Search the records for the string "nose", then copy each line where it appears.

═══ Records to process

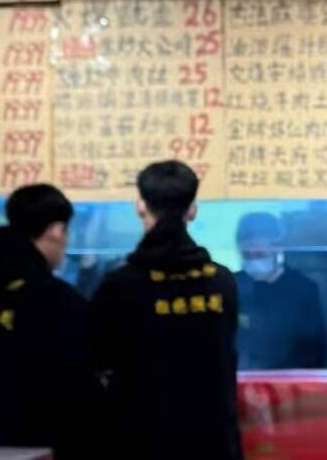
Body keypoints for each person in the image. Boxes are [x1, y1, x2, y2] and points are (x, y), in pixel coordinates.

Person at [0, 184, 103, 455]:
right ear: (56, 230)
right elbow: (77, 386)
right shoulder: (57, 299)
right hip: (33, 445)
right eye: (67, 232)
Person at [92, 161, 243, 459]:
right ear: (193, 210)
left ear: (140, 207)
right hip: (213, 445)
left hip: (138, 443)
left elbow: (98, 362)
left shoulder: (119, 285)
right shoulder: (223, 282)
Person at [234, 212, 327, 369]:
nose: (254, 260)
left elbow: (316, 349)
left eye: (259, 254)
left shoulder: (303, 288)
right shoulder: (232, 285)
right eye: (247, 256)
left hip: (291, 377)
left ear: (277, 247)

══════
═══ Records to process

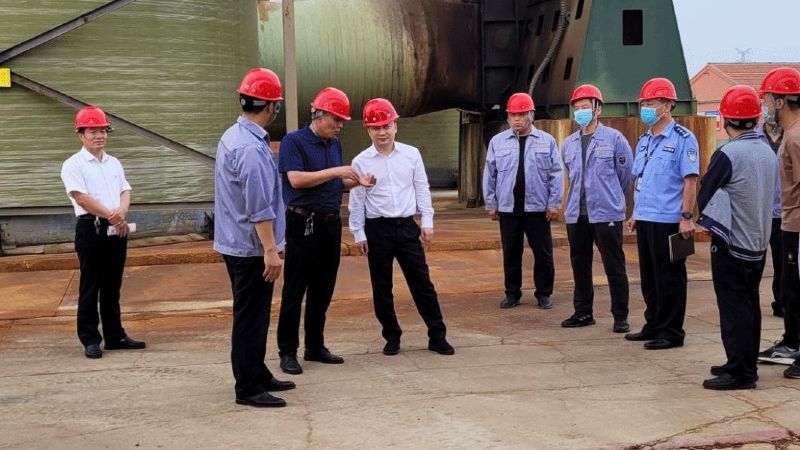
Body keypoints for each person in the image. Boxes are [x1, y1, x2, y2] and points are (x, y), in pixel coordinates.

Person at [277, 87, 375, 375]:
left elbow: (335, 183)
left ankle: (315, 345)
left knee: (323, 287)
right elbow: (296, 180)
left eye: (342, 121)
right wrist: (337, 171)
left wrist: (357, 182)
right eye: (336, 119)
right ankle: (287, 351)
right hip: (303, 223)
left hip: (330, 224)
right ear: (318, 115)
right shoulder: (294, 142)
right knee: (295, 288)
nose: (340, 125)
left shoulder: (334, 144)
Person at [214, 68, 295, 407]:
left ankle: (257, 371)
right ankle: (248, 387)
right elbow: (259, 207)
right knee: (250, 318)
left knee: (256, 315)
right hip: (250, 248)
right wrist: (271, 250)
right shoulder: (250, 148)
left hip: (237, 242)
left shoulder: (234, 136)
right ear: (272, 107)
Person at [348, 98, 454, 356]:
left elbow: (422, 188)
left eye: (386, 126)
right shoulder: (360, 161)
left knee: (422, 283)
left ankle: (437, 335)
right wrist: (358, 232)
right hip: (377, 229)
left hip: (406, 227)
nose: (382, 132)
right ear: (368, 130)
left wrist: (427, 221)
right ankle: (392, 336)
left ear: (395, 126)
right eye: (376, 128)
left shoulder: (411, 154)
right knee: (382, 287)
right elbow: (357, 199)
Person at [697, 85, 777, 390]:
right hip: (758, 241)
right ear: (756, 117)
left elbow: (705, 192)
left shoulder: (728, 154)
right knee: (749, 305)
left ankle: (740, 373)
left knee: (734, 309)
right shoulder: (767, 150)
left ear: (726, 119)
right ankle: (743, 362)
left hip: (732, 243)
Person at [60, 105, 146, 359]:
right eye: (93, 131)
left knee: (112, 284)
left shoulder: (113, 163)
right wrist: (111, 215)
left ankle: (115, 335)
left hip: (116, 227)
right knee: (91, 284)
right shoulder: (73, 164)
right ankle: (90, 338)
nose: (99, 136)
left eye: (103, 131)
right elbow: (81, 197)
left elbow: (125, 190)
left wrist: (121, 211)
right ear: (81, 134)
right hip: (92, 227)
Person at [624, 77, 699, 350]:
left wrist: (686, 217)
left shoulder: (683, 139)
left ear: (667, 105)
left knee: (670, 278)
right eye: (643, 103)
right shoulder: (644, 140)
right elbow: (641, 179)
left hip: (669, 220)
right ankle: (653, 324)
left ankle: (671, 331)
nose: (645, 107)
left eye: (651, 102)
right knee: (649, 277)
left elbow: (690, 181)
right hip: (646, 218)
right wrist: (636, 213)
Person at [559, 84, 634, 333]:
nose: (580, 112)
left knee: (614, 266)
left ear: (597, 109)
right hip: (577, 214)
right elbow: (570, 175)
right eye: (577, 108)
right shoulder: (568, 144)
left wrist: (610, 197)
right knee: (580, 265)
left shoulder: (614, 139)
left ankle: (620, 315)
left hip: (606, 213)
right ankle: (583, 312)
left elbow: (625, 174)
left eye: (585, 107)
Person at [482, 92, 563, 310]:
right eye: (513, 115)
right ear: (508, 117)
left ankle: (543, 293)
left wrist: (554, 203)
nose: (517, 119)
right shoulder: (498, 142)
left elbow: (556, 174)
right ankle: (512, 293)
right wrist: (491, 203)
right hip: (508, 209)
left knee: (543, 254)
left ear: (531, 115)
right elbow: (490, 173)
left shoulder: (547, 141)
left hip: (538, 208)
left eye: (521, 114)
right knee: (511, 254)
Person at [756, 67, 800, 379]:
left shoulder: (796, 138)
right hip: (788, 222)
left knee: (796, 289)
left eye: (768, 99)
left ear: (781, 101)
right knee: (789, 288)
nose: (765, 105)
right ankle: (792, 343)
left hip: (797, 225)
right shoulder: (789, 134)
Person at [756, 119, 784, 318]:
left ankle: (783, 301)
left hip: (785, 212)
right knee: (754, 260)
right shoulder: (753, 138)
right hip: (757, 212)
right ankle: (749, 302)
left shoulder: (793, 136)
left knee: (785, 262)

══════

● **Response area**
nose: (254, 260)
nose: (340, 125)
nose: (382, 132)
nose: (99, 136)
nose: (645, 107)
nose: (580, 112)
nose: (517, 119)
nose: (765, 105)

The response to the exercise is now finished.